Material for this task
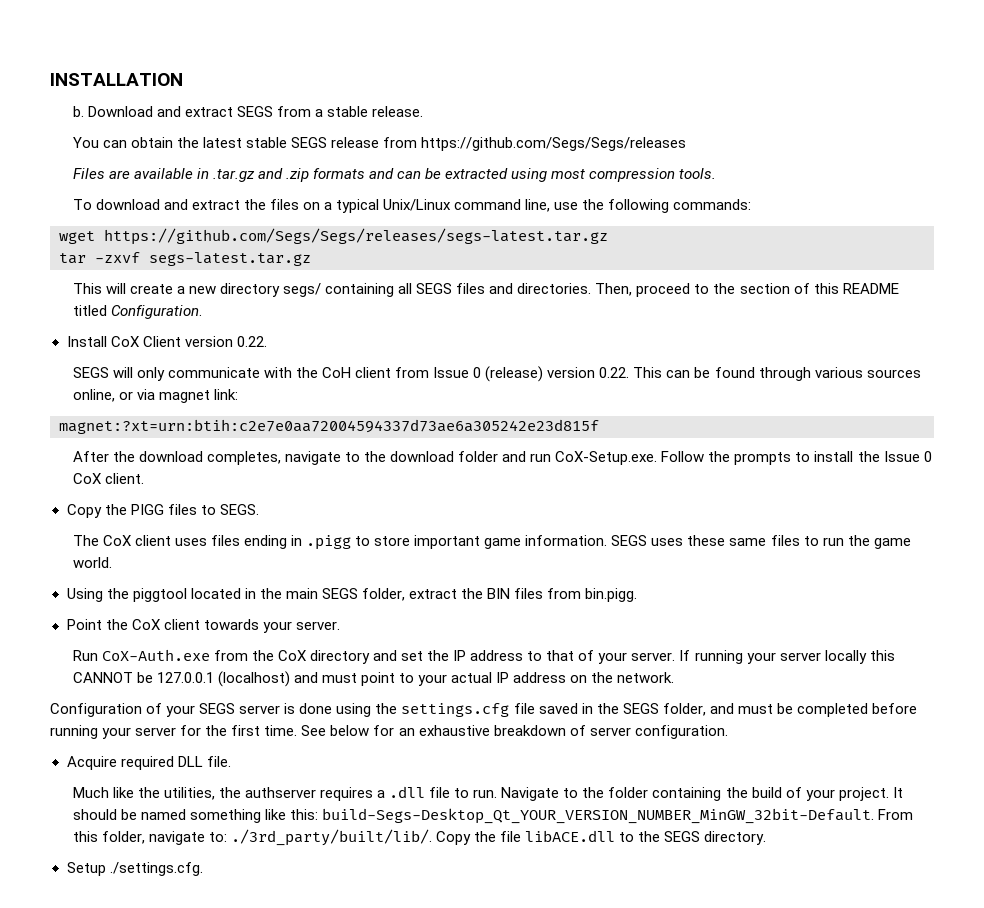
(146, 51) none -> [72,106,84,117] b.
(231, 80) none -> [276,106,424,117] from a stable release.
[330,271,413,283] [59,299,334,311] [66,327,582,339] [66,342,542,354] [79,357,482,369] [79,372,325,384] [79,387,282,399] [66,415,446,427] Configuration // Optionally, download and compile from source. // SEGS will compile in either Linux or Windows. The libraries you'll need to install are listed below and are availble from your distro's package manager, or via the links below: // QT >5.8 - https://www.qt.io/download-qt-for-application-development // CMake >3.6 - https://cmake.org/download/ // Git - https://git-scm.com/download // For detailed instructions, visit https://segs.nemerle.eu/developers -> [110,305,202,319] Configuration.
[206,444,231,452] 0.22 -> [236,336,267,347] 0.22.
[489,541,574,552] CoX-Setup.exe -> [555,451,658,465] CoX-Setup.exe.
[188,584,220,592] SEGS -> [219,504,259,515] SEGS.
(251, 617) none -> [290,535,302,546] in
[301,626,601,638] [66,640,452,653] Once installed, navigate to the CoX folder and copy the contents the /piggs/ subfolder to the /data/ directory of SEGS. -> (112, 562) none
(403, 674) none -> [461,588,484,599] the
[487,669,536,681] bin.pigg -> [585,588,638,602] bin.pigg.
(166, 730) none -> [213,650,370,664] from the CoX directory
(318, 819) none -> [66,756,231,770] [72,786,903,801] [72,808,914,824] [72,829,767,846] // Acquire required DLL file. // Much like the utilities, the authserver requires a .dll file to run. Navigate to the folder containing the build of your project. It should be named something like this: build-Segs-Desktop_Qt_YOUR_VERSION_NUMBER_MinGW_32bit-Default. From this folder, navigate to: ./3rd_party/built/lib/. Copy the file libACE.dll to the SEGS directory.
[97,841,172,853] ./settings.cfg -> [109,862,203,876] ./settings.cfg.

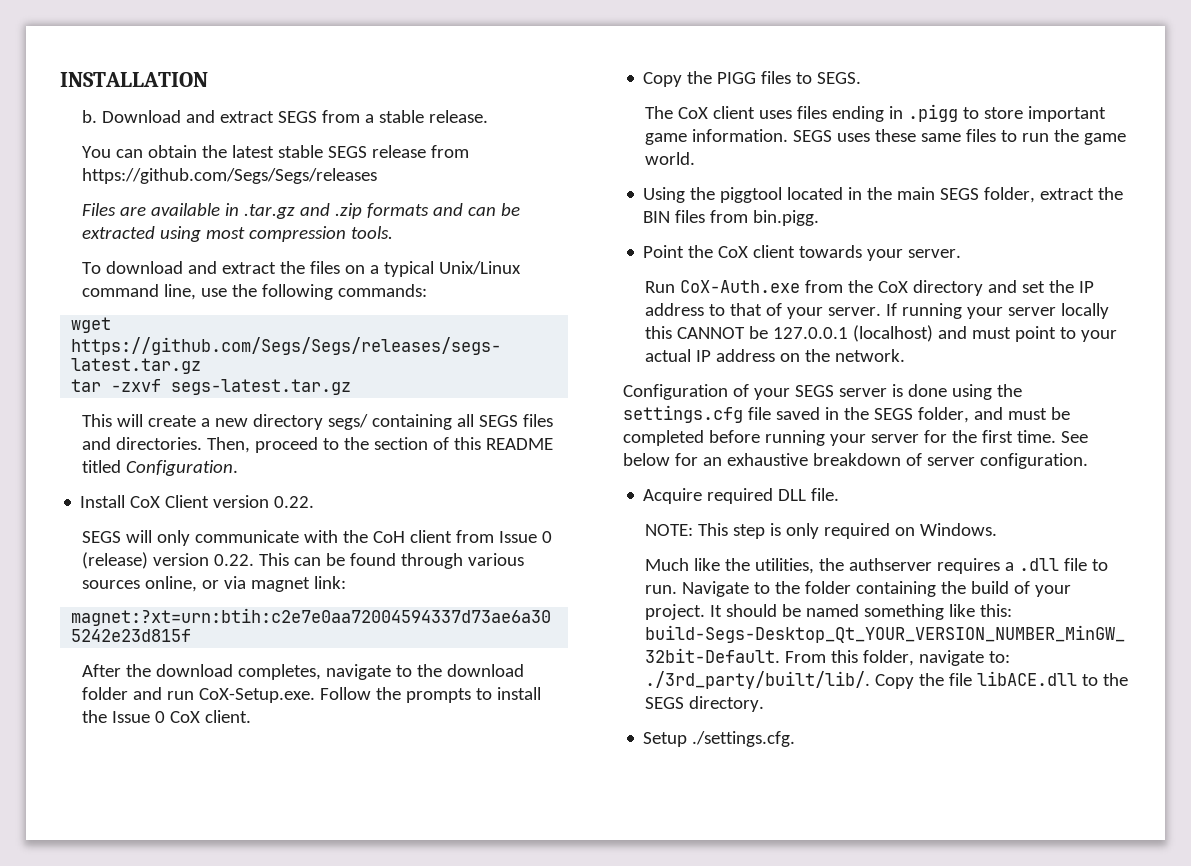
(231, 761) none -> [645,523,998,539] // NOTE: This step is only required on Windows.

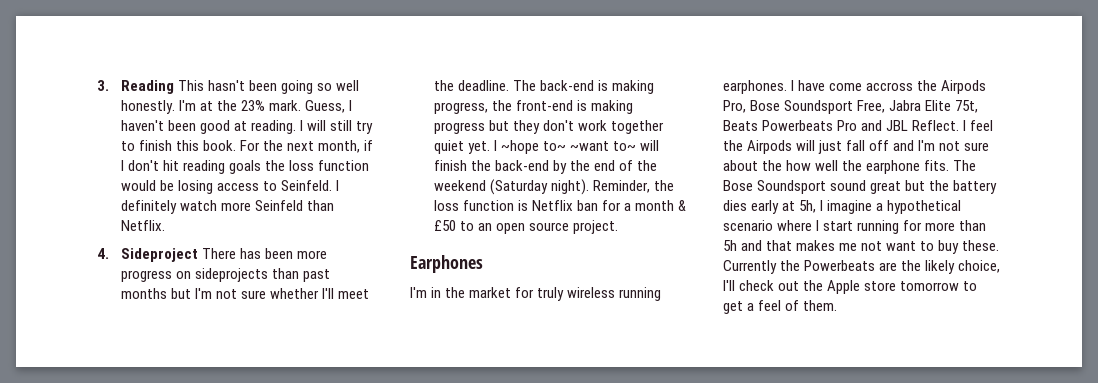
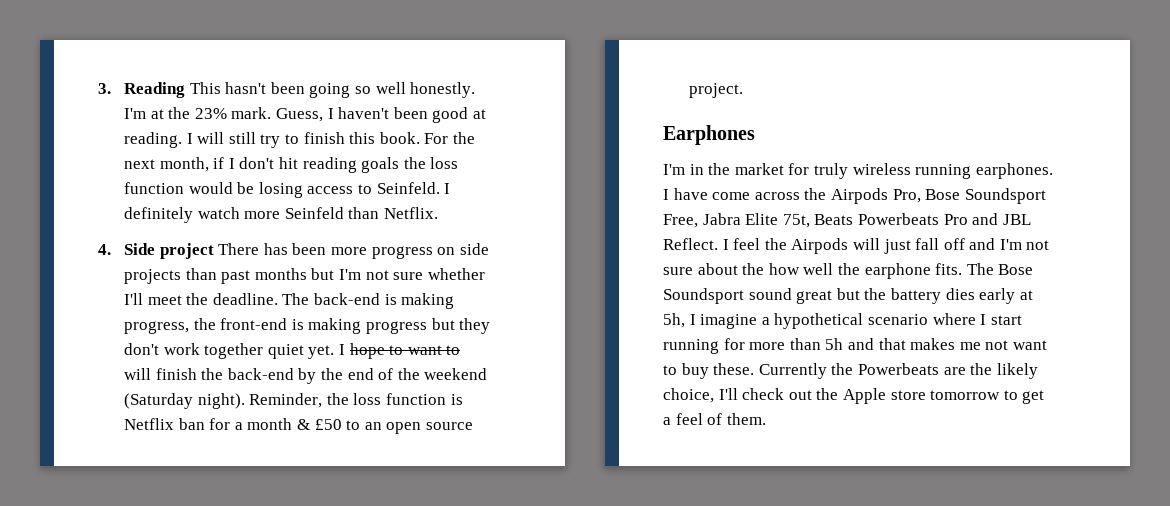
[120,248,198,262] Sideproject -> [124,243,214,259] Side project
[195,268,269,282] sideprojects -> [459,243,489,255] [124,269,182,284] side projects
[501,140,637,154] ~hope to~ ~want to~ -> [349,343,461,359] hope to want to
[866,82,914,91] accross -> [754,192,800,200] across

Work to be completed
Please transcribe the listing exactly as it stands, but omit its pictures.

Solution
(146, 51) none -> [72,106,84,117] b.
(231, 80) none -> [276,106,424,117] from a stable release.
[330,271,413,283] [59,299,334,311] [66,327,582,339] [66,342,542,354] [79,357,482,369] [79,372,325,384] [79,387,282,399] [66,415,446,427] Configuration // Optionally, download and compile from source. // SEGS will compile in either Linux or Windows. The libraries you'll need to install are listed below and are availble from your distro's package manager, or via the links below: // QT >5.8 - https://www.qt.io/download-qt-for-application-development // CMake >3.6 - https://cmake.org/download/ // Git - https://git-scm.com/download // For detailed instructions, visit https://segs.nemerle.eu/developers -> [110,305,202,319] Configuration.
[206,444,231,452] 0.22 -> [236,336,267,347] 0.22.
[489,541,574,552] CoX-Setup.exe -> [555,451,658,465] CoX-Setup.exe.
[188,584,220,592] SEGS -> [219,504,259,515] SEGS.
(251, 617) none -> [290,535,302,546] in
[301,626,601,638] [66,640,452,653] Once installed, navigate to the CoX folder and copy the contents the /piggs/ subfolder to the /data/ directory of SEGS. -> (112, 562) none
(403, 674) none -> [461,588,484,599] the
[487,669,536,681] bin.pigg -> [585,588,638,602] bin.pigg.
(166, 730) none -> [213,650,370,664] from the CoX directory
(318, 819) none -> [66,756,231,770] [72,786,903,801] [72,808,914,824] [72,829,767,846] // Acquire required DLL file. // Much like the utilities, the authserver requires a .dll file to run. Navigate to the folder containing the build of your project. It should be named something like this: build-Segs-Desktop_Qt_YOUR_VERSION_NUMBER_MinGW_32bit-Default. From this folder, navigate to: ./3rd_party/built/lib/. Copy the file libACE.dll to the SEGS directory.
[97,841,172,853] ./settings.cfg -> [109,862,203,876] ./settings.cfg.

(231, 761) none -> [645,523,998,539] // NOTE: This step is only required on Windows.

[120,248,198,262] Sideproject -> [124,243,214,259] Side project
[195,268,269,282] sideprojects -> [459,243,489,255] [124,269,182,284] side projects
[501,140,637,154] ~hope to~ ~want to~ -> [349,343,461,359] hope to want to
[866,82,914,91] accross -> [754,192,800,200] across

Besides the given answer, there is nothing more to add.